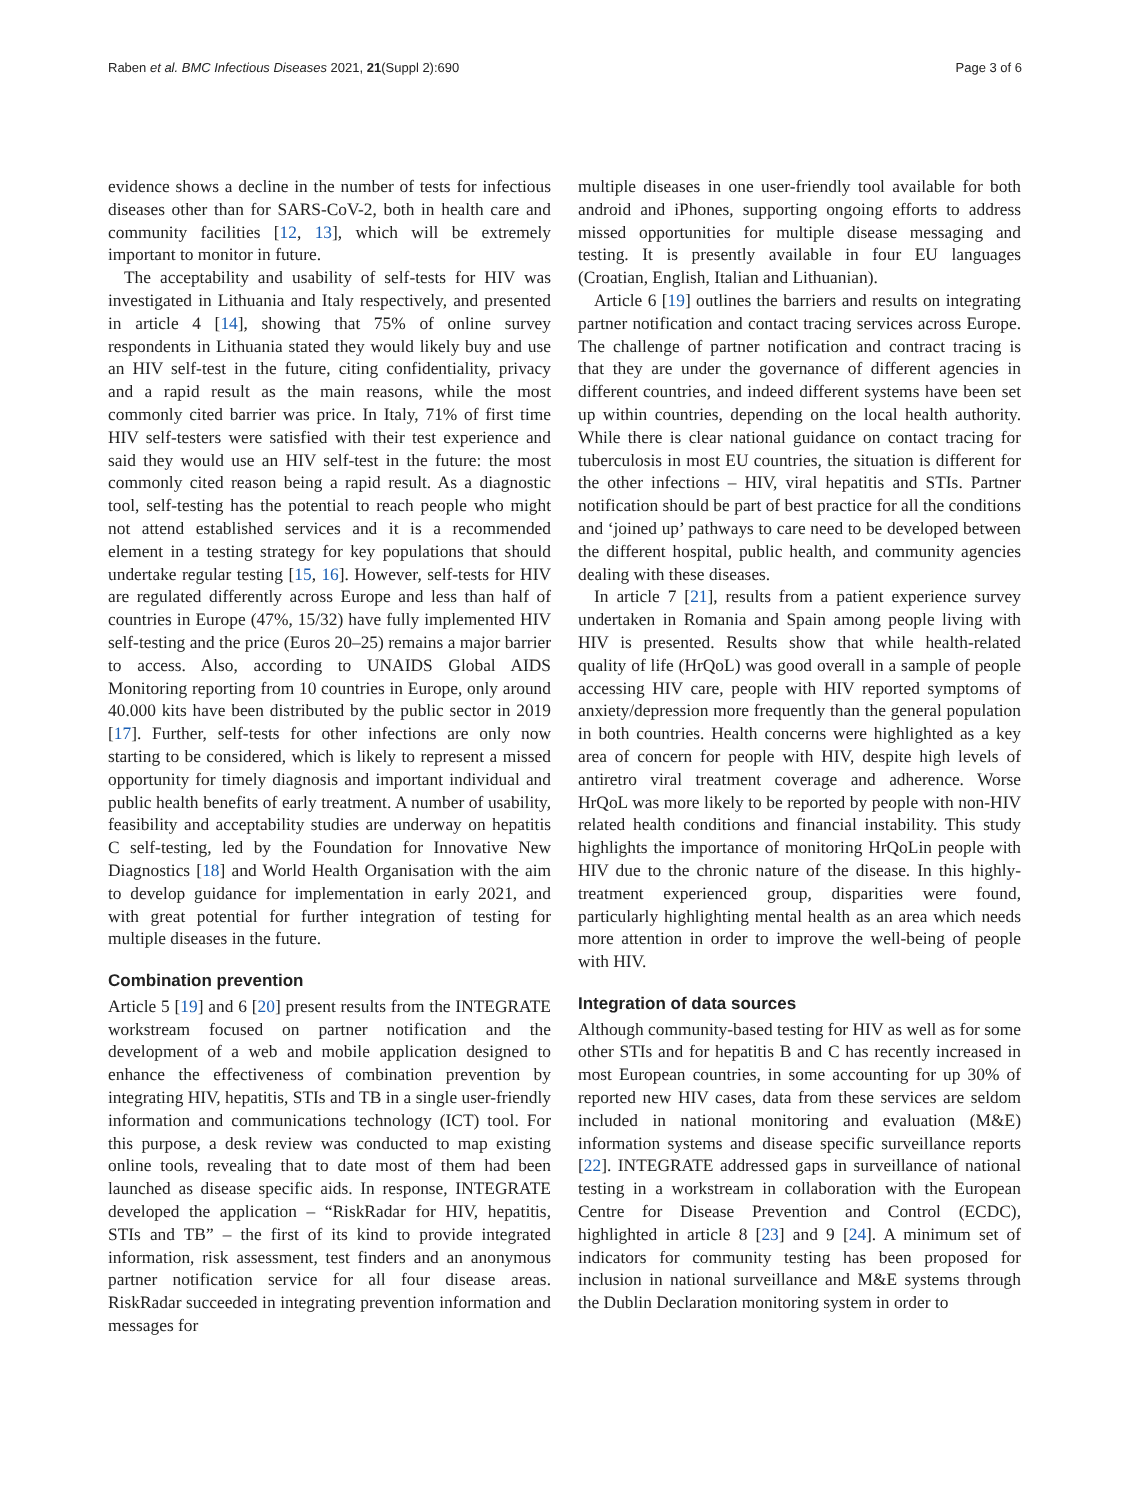Raben et al. BMC Infectious Diseases 2021, 21(Suppl 2):690 Page 3 of 6
evidence shows a decline in the number of tests for infectious diseases other than for SARS-CoV-2, both in health care and community facilities [12, 13], which will be extremely important to monitor in future.
The acceptability and usability of self-tests for HIV was investigated in Lithuania and Italy respectively, and presented in article 4 [14], showing that 75% of online survey respondents in Lithuania stated they would likely buy and use an HIV self-test in the future, citing confidentiality, privacy and a rapid result as the main reasons, while the most commonly cited barrier was price. In Italy, 71% of first time HIV self-testers were satisfied with their test experience and said they would use an HIV self-test in the future: the most commonly cited reason being a rapid result. As a diagnostic tool, self-testing has the potential to reach people who might not attend established services and it is a recommended element in a testing strategy for key populations that should undertake regular testing [15, 16]. However, self-tests for HIV are regulated differently across Europe and less than half of countries in Europe (47%, 15/32) have fully implemented HIV self-testing and the price (Euros 20–25) remains a major barrier to access. Also, according to UNAIDS Global AIDS Monitoring reporting from 10 countries in Europe, only around 40.000 kits have been distributed by the public sector in 2019 [17]. Further, self-tests for other infections are only now starting to be considered, which is likely to represent a missed opportunity for timely diagnosis and important individual and public health benefits of early treatment. A number of usability, feasibility and acceptability studies are underway on hepatitis C self-testing, led by the Foundation for Innovative New Diagnostics [18] and World Health Organisation with the aim to develop guidance for implementation in early 2021, and with great potential for further integration of testing for multiple diseases in the future.
Combination prevention
Article 5 [19] and 6 [20] present results from the INTEGRATE workstream focused on partner notification and the development of a web and mobile application designed to enhance the effectiveness of combination prevention by integrating HIV, hepatitis, STIs and TB in a single user-friendly information and communications technology (ICT) tool. For this purpose, a desk review was conducted to map existing online tools, revealing that to date most of them had been launched as disease specific aids. In response, INTEGRATE developed the application – “RiskRadar for HIV, hepatitis, STIs and TB” – the first of its kind to provide integrated information, risk assessment, test finders and an anonymous partner notification service for all four disease areas. RiskRadar succeeded in integrating prevention information and messages for
multiple diseases in one user-friendly tool available for both android and iPhones, supporting ongoing efforts to address missed opportunities for multiple disease messaging and testing. It is presently available in four EU languages (Croatian, English, Italian and Lithuanian).
Article 6 [19] outlines the barriers and results on integrating partner notification and contact tracing services across Europe. The challenge of partner notification and contract tracing is that they are under the governance of different agencies in different countries, and indeed different systems have been set up within countries, depending on the local health authority. While there is clear national guidance on contact tracing for tuberculosis in most EU countries, the situation is different for the other infections – HIV, viral hepatitis and STIs. Partner notification should be part of best practice for all the conditions and ‘joined up’ pathways to care need to be developed between the different hospital, public health, and community agencies dealing with these diseases.
In article 7 [21], results from a patient experience survey undertaken in Romania and Spain among people living with HIV is presented. Results show that while health-related quality of life (HrQoL) was good overall in a sample of people accessing HIV care, people with HIV reported symptoms of anxiety/depression more frequently than the general population in both countries. Health concerns were highlighted as a key area of concern for people with HIV, despite high levels of antiretro viral treatment coverage and adherence. Worse HrQoL was more likely to be reported by people with non-HIV related health conditions and financial instability. This study highlights the importance of monitoring HrQoLin people with HIV due to the chronic nature of the disease. In this highly-treatment experienced group, disparities were found, particularly highlighting mental health as an area which needs more attention in order to improve the well-being of people with HIV.
Integration of data sources
Although community-based testing for HIV as well as for some other STIs and for hepatitis B and C has recently increased in most European countries, in some accounting for up 30% of reported new HIV cases, data from these services are seldom included in national monitoring and evaluation (M&E) information systems and disease specific surveillance reports [22]. INTEGRATE addressed gaps in surveillance of national testing in a workstream in collaboration with the European Centre for Disease Prevention and Control (ECDC), highlighted in article 8 [23] and 9 [24]. A minimum set of indicators for community testing has been proposed for inclusion in national surveillance and M&E systems through the Dublin Declaration monitoring system in order to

* _WHAT IS REQUIRED_: Please return only the lines above, starting at the line that has "Article 5 [19]" and ending at the line that has "multiple diseases in one", keeping both and leaving each one unchanged.

* _ANSWER BELOW_:
Article 5 [19] and 6 [20] present results from the INTEGRATE workstream focused on partner notification and the development of a web and mobile application designed to enhance the effectiveness of combination prevention by integrating HIV, hepatitis, STIs and TB in a single user-friendly information and communications technology (ICT) tool. For this purpose, a desk review was conducted to map existing online tools, revealing that to date most of them had been launched as disease specific aids. In response, INTEGRATE developed the application – “RiskRadar for HIV, hepatitis, STIs and TB” – the first of its kind to provide integrated information, risk assessment, test finders and an anonymous partner notification service for all four disease areas. RiskRadar succeeded in integrating prevention information and messages for
multiple diseases in one user-friendly tool available for both android and iPhones, supporting ongoing efforts to address missed opportunities for multiple disease messaging and testing. It is presently available in four EU languages (Croatian, English, Italian and Lithuanian).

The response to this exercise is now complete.